Fragmento para leer:
Un millón para la carretera más alta de Extremadura

La Diputación de Cáceres arreglará el acceso al pico Villuercas, donde está uno de los mejores miradores de la región

Instalaciones militares sin uso en lo alto del risco. :: /La Ruina Gráfica
Instalaciones militares sin uso en lo alto del risco. :: / La Ruina Gráfica
Antonio J. Armero
ANTONIO J. ARMEROCáceres

La carretera más alta de Extremadura está en Las Villuercas, su dueño es el Ministerio de Defensa y hace ya años que está hecha unos zorros. En rigor, de hecho, ni siquiera debe llamársele carretera, sino pista militar, que es como apareció ayer en el Boletín Oficial de la Provincia de Cáceres.

La publicación oficial recogía el anuncio de aprobación del proyecto de obra para la «adecuación y mejora de la pista militar de acceso a las instalaciones del centro CRT-170 Guadalupe (CT-2) en el pico de las Villuercas'. O sea: la vía que lleva hasta las instalaciones abandonadas del Centro Táctico 2, ubicadas en el risco de La Villuerca, a 1.600 metros de altitud.

En sus mejores años, allí dormían a diario un centenar de militares. Había cantina, gimnasio y cine. Y una vía de acceso apta para turismos. No como ahora, que el acceso principal está destrozado y el secundario, una estrecha pista de hormigón rayado que sale desde Navezuelas, es de uso minoritario y desaconsejable, dado lo mareante de sus cuestas, que llegan al veinte por ciento. Hoy, el viejo edificio militar está semiabandonado, y por allí solo asoma quien sube por obligaciones laborales, algún ciclista con buenas piernas o conductores valientes que superan baches y socavones de variadas formas y profundidades y rampas del diez y once por ciento –y del quince en el tramo final–.

«Lo que haremos –adelanta Fernando García Nicolás, diputado de Obras– será actuar sobre cinco kilómetros, aplicando una capa de refuerzo, acondicionando la cuneta izquierda y ensanchando la pista, para que se pueda llegar bien hasta el mirador». Esta última palabra es clave. Ayuda a explicar por qué el Ejército escogió este emplazamiento y no otro para habilitar en él un centro de comunicaciones adscrito al Regimiento de Transmisiones Estratégicas número 22 (RETES-22). «Estuvo operativo 22 años, desde 1975 hasta 1997», explica Nicanor Gil González en su blog, titulado 'Metamorphosis'. En él detalla también que el CT-2 servía «para conectar las capitanías generales de los tres ejércitos con Prado del Rey, el Palacio de la Moncloa y el de La Zarzuela». Una ubicación que convierte al lugar en una de las mejores atalayas de la comunidad autónoma.

Enunciado de la tarea:
Escribe la continuación del artículo sobre la carretera del pico Villuercas, empezando justo después de su última oración.

Datos almacenados:
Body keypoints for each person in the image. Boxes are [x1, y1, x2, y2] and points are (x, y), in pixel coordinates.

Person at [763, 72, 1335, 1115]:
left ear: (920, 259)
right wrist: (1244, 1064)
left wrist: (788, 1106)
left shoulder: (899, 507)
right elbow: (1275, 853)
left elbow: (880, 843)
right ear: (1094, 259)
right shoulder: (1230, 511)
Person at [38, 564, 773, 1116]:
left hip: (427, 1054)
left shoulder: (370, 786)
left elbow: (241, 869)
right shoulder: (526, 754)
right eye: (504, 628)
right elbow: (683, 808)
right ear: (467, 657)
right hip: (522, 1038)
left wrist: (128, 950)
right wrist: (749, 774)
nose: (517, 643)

Respuesta de la tarea:
Que esas instalaciones vuelvan a ser útiles es una vieja demanda en la comarca. De hecho, Aprodervi (Asociación para la Promoción y el Desarrollo Rural de la comarca de Villuercas, Ibores y La Jara) impulsó hace cinco años una campaña de apoyos para intentar devolver la vida a la antigua sede militar. Elaboró un dosier que incluía fotos que dejaban claro el estado de abandono del lugar, y escribió a varias instituciones, entre ellas la Casa Real.

Un primer paso

El anuncio publicado ayer supone un primer paso en la recuperación del enclave. Aunque a día de hoy, toda iniciativa tangible se ciñe a la pista de acceso, mientras que la recuperación del edificio ubicado en lo alto del risco es solo un deseo.

Al margen del beneficio económico que pueda suponer para la zona, hay otro motivo que explica por qué se va a arreglar ese acceso, y es que era una mejora a realizar asociada a la carta verde que el Geoparque obtuvo hace tres años, y que es un grado más en la distinción que la Unesco hace de estos espacios.

La cesión de la vía por parte del Estado tendrá una duración de cuarenta años, que se pueden prorrogar a 75 si la Diputación lo pide. Será gratuita, dado «el interés público del uso al que se van a destinar los terrenos cedidos». La previsión es que las obras, una vez licitadas, comiencen a finales de este año o inicios del próximo. Su periodo de ejecución es de cinco meses, por lo que en principio, estará terminada para el próximo verano.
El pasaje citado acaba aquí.